### Task objective
The pictures do not go in the copy. Reproduce the rest of the entries exactly.

━━━━━ Materials provided ━━━━━

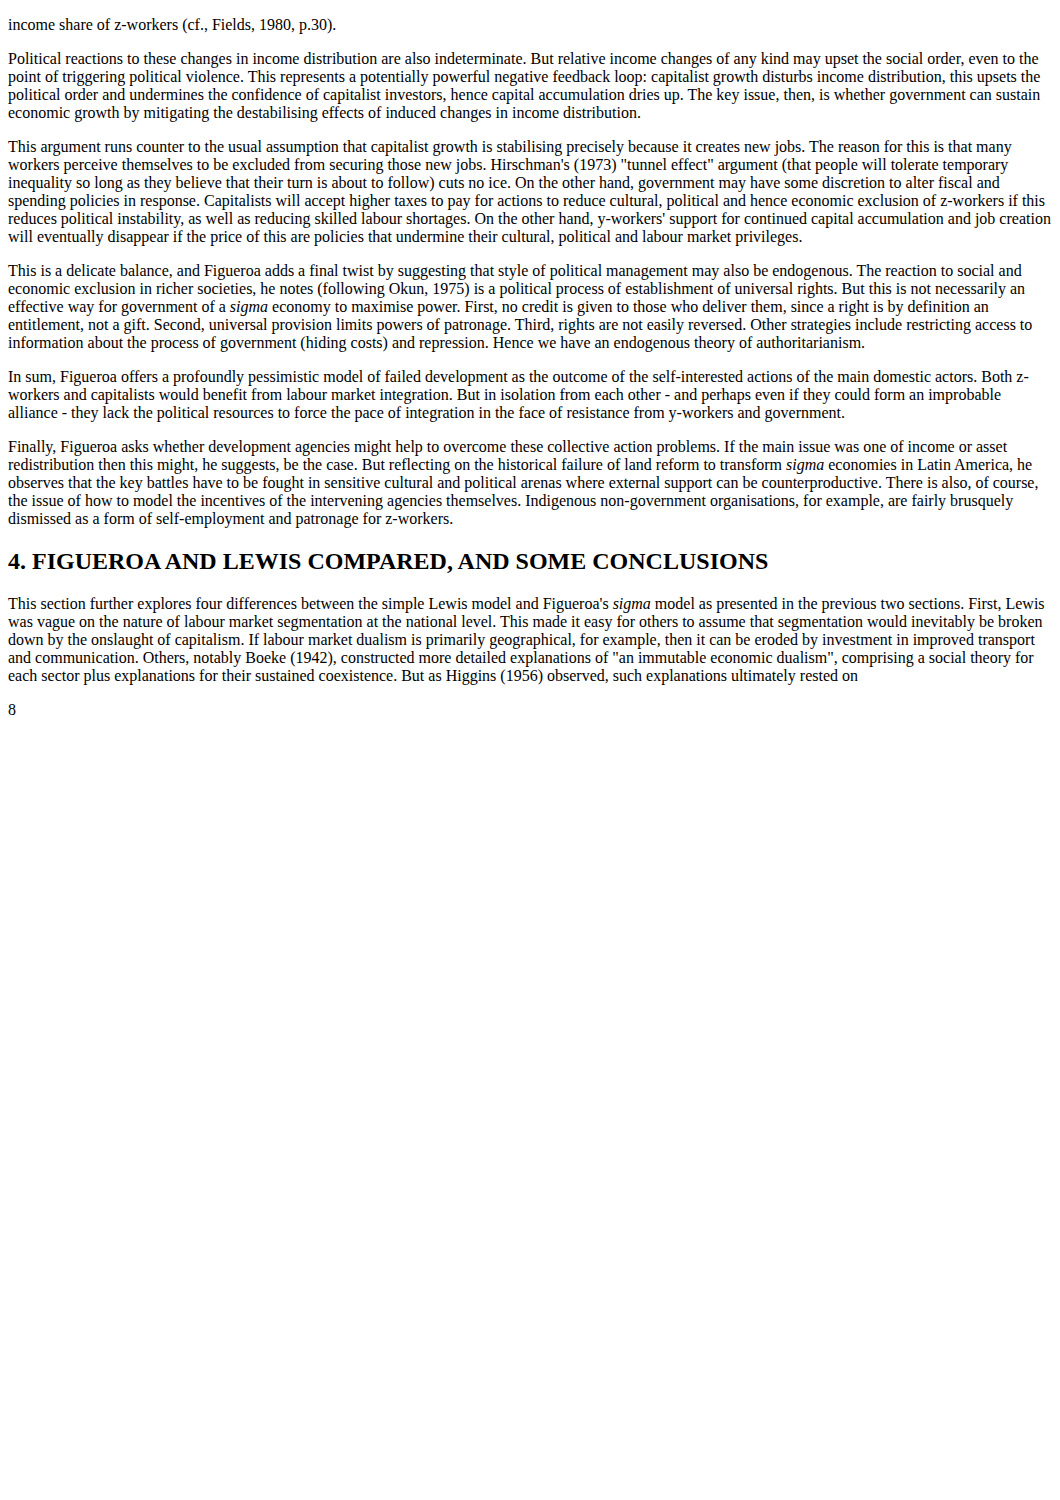income share of z-workers (cf., Fields, 1980, p.30).
Political reactions to these changes in income distribution are also indeterminate. But relative income changes of any kind may upset the social order, even to the point of triggering political violence. This represents a potentially powerful negative feedback loop: capitalist growth disturbs income distribution, this upsets the political order and undermines the confidence of capitalist investors, hence capital accumulation dries up. The key issue, then, is whether government can sustain economic growth by mitigating the destabilising effects of induced changes in income distribution.
This argument runs counter to the usual assumption that capitalist growth is stabilising precisely because it creates new jobs. The reason for this is that many workers perceive themselves to be excluded from securing those new jobs. Hirschman's (1973) "tunnel effect" argument (that people will tolerate temporary inequality so long as they believe that their turn is about to follow) cuts no ice. On the other hand, government may have some discretion to alter fiscal and spending policies in response. Capitalists will accept higher taxes to pay for actions to reduce cultural, political and hence economic exclusion of z-workers if this reduces political instability, as well as reducing skilled labour shortages. On the other hand, y-workers' support for continued capital accumulation and job creation will eventually disappear if the price of this are policies that undermine their cultural, political and labour market privileges.
This is a delicate balance, and Figueroa adds a final twist by suggesting that style of political management may also be endogenous. The reaction to social and economic exclusion in richer societies, he notes (following Okun, 1975) is a political process of establishment of universal rights. But this is not necessarily an effective way for government of a sigma economy to maximise power. First, no credit is given to those who deliver them, since a right is by definition an entitlement, not a gift. Second, universal provision limits powers of patronage. Third, rights are not easily reversed. Other strategies include restricting access to information about the process of government (hiding costs) and repression. Hence we have an endogenous theory of authoritarianism.
In sum, Figueroa offers a profoundly pessimistic model of failed development as the outcome of the self-interested actions of the main domestic actors. Both z-workers and capitalists would benefit from labour market integration. But in isolation from each other - and perhaps even if they could form an improbable alliance - they lack the political resources to force the pace of integration in the face of resistance from y-workers and government.
Finally, Figueroa asks whether development agencies might help to overcome these collective action problems. If the main issue was one of income or asset redistribution then this might, he suggests, be the case. But reflecting on the historical failure of land reform to transform sigma economies in Latin America, he observes that the key battles have to be fought in sensitive cultural and political arenas where external support can be counterproductive. There is also, of course, the issue of how to model the incentives of the intervening agencies themselves. Indigenous non-government organisations, for example, are fairly brusquely dismissed as a form of self-employment and patronage for z-workers.
4. FIGUEROA AND LEWIS COMPARED, AND SOME CONCLUSIONS
This section further explores four differences between the simple Lewis model and Figueroa's sigma model as presented in the previous two sections. First, Lewis was vague on the nature of labour market segmentation at the national level. This made it easy for others to assume that segmentation would inevitably be broken down by the onslaught of capitalism. If labour market dualism is primarily geographical, for example, then it can be eroded by investment in improved transport and communication. Others, notably Boeke (1942), constructed more detailed explanations of "an immutable economic dualism", comprising a social theory for each sector plus explanations for their sustained coexistence. But as Higgins (1956) observed, such explanations ultimately rested on
8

━━━━━

### Result below
income share of z-workers (cf., Fields, 1980, p.30).
Political reactions to these changes in income distribution are also indeterminate. But relative income changes of any kind may upset the social order, even to the point of triggering political violence. This represents a potentially powerful negative feedback loop: capitalist growth disturbs income distribution, this upsets the political order and undermines the confidence of capitalist investors, hence capital accumulation dries up. The key issue, then, is whether government can sustain economic growth by mitigating the destabilising effects of induced changes in income distribution.
This argument runs counter to the usual assumption that capitalist growth is stabilising precisely because it creates new jobs. The reason for this is that many workers perceive themselves to be excluded from securing those new jobs. Hirschman's (1973) "tunnel effect" argument (that people will tolerate temporary inequality so long as they believe that their turn is about to follow) cuts no ice. On the other hand, government may have some discretion to alter fiscal and spending policies in response. Capitalists will accept higher taxes to pay for actions to reduce cultural, political and hence economic exclusion of z-workers if this reduces political instability, as well as reducing skilled labour shortages. On the other hand, y-workers' support for continued capital accumulation and job creation will eventually disappear if the price of this are policies that undermine their cultural, political and labour market privileges.
This is a delicate balance, and Figueroa adds a final twist by suggesting that style of political management may also be endogenous. The reaction to social and economic exclusion in richer societies, he notes (following Okun, 1975) is a political process of establishment of universal rights. But this is not necessarily an effective way for government of a sigma economy to maximise power. First, no credit is given to those who deliver them, since a right is by definition an entitlement, not a gift. Second, universal provision limits powers of patronage. Third, rights are not easily reversed. Other strategies include restricting access to information about the process of government (hiding costs) and repression. Hence we have an endogenous theory of authoritarianism.
In sum, Figueroa offers a profoundly pessimistic model of failed development as the outcome of the self-interested actions of the main domestic actors. Both z-workers and capitalists would benefit from labour market integration. But in isolation from each other - and perhaps even if they could form an improbable alliance - they lack the political resources to force the pace of integration in the face of resistance from y-workers and government.
Finally, Figueroa asks whether development agencies might help to overcome these collective action problems. If the main issue was one of income or asset redistribution then this might, he suggests, be the case. But reflecting on the historical failure of land reform to transform sigma economies in Latin America, he observes that the key battles have to be fought in sensitive cultural and political arenas where external support can be counterproductive. There is also, of course, the issue of how to model the incentives of the intervening agencies themselves. Indigenous non-government organisations, for example, are fairly brusquely dismissed as a form of self-employment and patronage for z-workers.
4. FIGUEROA AND LEWIS COMPARED, AND SOME CONCLUSIONS
This section further explores four differences between the simple Lewis model and Figueroa's sigma model as presented in the previous two sections. First, Lewis was vague on the nature of labour market segmentation at the national level. This made it easy for others to assume that segmentation would inevitably be broken down by the onslaught of capitalism. If labour market dualism is primarily geographical, for example, then it can be eroded by investment in improved transport and communication. Others, notably Boeke (1942), constructed more detailed explanations of "an immutable economic dualism", comprising a social theory for each sector plus explanations for their sustained coexistence. But as Higgins (1956) observed, such explanations ultimately rested on
8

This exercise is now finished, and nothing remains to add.